▸ **Text section**
No Arm-Chair Christians


The day before the big game, the NFL also had its own outreach in one of the ballrooms at the Hyatt Regency New Orleans, located adjacent to the Superdome. The evangelistic event featured testimonies and Scripture quotations from Christian players and an invitation for fans to pray to receive Christ.


“It’s amazing how much attention the Super Bowl gets,” said Walt Day, 42, chaplain of the Patriots, who attended the 15th annual NFL-sanctioned Super Bowl Breakfast. “This [breakfast] is just a great opportunity to broadly sow the gospel. Some people will come closer to God, but this could also be the first step for a lot of people in terms of having a relationship with the Lord.”


Televised on the PAX TV network, the invitation-only event drew 800 businessmen, youngsters, and NFL stars and coaches, including Darrell Green, Chris Carter and Dave Wannstedt.


Sponsored by Athletes in Action (AIA), a Xenia, Ohio-based sports ministry, the event featured the Bart Starr Award (BSA), which is given to a Christian NFL player who exemplifies outstanding character and leadership at home, on the field and in the community. Past winners include Steve Largent, Mike Singletary, Reggie White and Aeneas Williams.


“There was a time if you were a Christian in the NFL, not many people stood up,” emcee and Super Bowl sportscaster Pat Summerall, 71, told the audience. “People more and more are saying, ‘I’m a Christian, and I’m proud of it.’ An old song says, ‘You can’t be a beacon if your light don’t shine.'”


Green, a 42-year-old defensive back for the Washington Redskins, told the audience that his “desire as a player is to impact the world.”


“The true impact comes from presenting the gospel,” said Green, a future NFL Hall of Fame inductee and previous BSA winner. “It’s not just talking about it, but living the life of Jesus Christ.”


An avid Dallas Cowboys fan, Paul Castaldo said the number of Christian players and coaches at the breakfast made an impression on him. “I was really surprised at how everything was about Jesus,” said the 29-year-old Orlando, Florida-area resident who traveled to New Orleans with two friends.

▸ **Dataset**
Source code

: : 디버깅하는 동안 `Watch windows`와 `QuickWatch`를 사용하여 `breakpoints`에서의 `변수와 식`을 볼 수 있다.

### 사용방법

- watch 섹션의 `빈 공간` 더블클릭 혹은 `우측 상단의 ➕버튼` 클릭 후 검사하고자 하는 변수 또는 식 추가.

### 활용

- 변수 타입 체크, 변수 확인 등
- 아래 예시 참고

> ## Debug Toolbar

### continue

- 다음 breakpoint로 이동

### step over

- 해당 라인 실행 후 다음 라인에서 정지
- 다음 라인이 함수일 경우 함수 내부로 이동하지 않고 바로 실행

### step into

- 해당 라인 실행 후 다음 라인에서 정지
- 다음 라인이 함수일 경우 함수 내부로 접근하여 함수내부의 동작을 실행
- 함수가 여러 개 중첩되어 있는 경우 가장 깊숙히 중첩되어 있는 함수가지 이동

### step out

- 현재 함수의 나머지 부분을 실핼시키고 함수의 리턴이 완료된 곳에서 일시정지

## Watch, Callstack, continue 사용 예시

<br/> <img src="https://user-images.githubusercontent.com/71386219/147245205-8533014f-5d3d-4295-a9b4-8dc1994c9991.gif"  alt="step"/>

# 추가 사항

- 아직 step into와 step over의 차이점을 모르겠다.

---

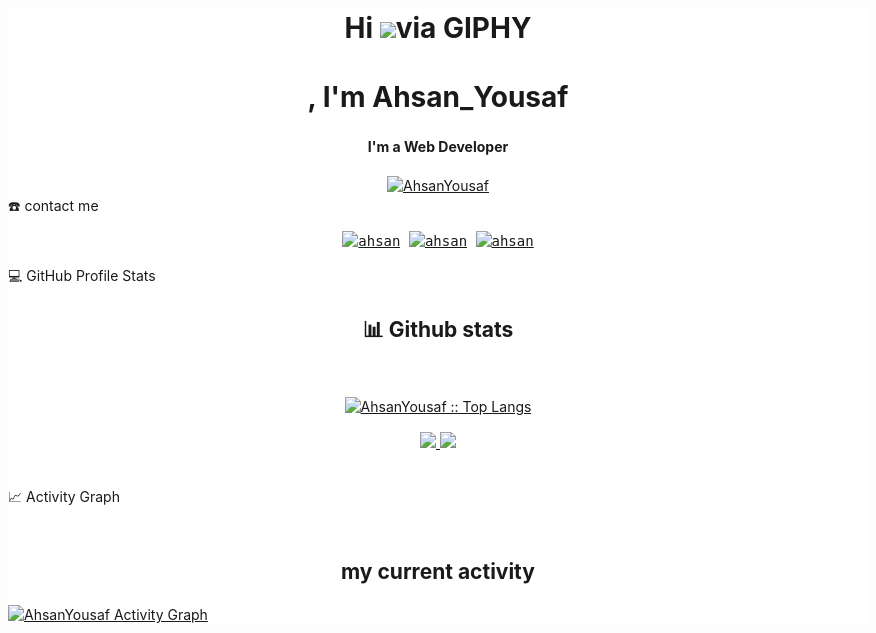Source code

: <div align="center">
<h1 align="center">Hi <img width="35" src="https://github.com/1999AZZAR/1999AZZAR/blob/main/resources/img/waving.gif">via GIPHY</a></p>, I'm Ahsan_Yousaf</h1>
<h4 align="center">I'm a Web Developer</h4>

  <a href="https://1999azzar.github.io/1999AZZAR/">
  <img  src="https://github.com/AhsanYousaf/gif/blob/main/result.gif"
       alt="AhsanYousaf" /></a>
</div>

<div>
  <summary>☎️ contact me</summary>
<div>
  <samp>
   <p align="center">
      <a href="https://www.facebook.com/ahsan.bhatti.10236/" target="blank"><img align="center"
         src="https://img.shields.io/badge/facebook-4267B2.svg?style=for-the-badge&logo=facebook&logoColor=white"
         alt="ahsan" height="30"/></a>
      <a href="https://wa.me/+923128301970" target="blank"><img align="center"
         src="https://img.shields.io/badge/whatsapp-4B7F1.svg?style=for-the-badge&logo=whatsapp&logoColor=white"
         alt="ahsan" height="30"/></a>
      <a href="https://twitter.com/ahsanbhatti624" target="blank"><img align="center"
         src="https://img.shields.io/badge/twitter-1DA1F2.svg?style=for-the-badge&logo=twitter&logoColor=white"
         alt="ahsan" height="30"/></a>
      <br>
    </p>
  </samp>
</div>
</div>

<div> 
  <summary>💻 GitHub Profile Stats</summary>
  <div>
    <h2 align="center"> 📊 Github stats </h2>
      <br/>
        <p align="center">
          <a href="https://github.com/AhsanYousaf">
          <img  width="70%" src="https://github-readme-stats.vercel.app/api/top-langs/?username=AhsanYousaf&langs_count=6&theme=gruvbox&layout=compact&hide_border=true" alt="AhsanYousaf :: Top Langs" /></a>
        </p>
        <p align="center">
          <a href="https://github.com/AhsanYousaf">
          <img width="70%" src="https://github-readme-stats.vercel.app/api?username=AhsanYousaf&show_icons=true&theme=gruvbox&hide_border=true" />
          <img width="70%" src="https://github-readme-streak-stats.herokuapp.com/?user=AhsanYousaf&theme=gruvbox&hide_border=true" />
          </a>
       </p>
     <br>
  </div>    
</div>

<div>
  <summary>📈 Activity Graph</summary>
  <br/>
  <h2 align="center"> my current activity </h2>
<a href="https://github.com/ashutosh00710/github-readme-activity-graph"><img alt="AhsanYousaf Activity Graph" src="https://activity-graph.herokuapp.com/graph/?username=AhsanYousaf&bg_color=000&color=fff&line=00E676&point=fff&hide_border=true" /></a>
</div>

▸ **Required tasks**
(a) Name every person the Super Bowl Breakfast article identifies as a winner of the Bart Starr Award.
(b) Please output the passage of the Super Bowl Breakfast article between "No Arm-Chair Christians" and "and Dave Wannstedt.", inclusive.
(c) Render this sentence from the Super Bowl Breakfast article in Spanish: "Green, a 42-year-old defensive back for the Washington Redskins, told the audience that his “desire as a player is to impact the world.”"
The items placed after the article were taken from a separate source.

▸ **Answers to the exercises**
(a) Steve Largent, Mike Singletary, Reggie White, Aeneas Williams, Darrell Green

(b)
No Arm-Chair Christians


The day before the big game, the NFL also had its own outreach in one of the ballrooms at the Hyatt Regency New Orleans, located adjacent to the Superdome. The evangelistic event featured testimonies and Scripture quotations from Christian players and an invitation for fans to pray to receive Christ.


“It’s amazing how much attention the Super Bowl gets,” said Walt Day, 42, chaplain of the Patriots, who attended the 15th annual NFL-sanctioned Super Bowl Breakfast. “This [breakfast] is just a great opportunity to broadly sow the gospel. Some people will come closer to God, but this could also be the first step for a lot of people in terms of having a relationship with the Lord.”


Televised on the PAX TV network, the invitation-only event drew 800 businessmen, youngsters, and NFL stars and coaches, including Darrell Green, Chris Carter and Dave Wannstedt.

(c) Green, un back defensivo de 42 años de los Washington Redskins, le dijo al público que su «deseo como jugador es impactar al mundo».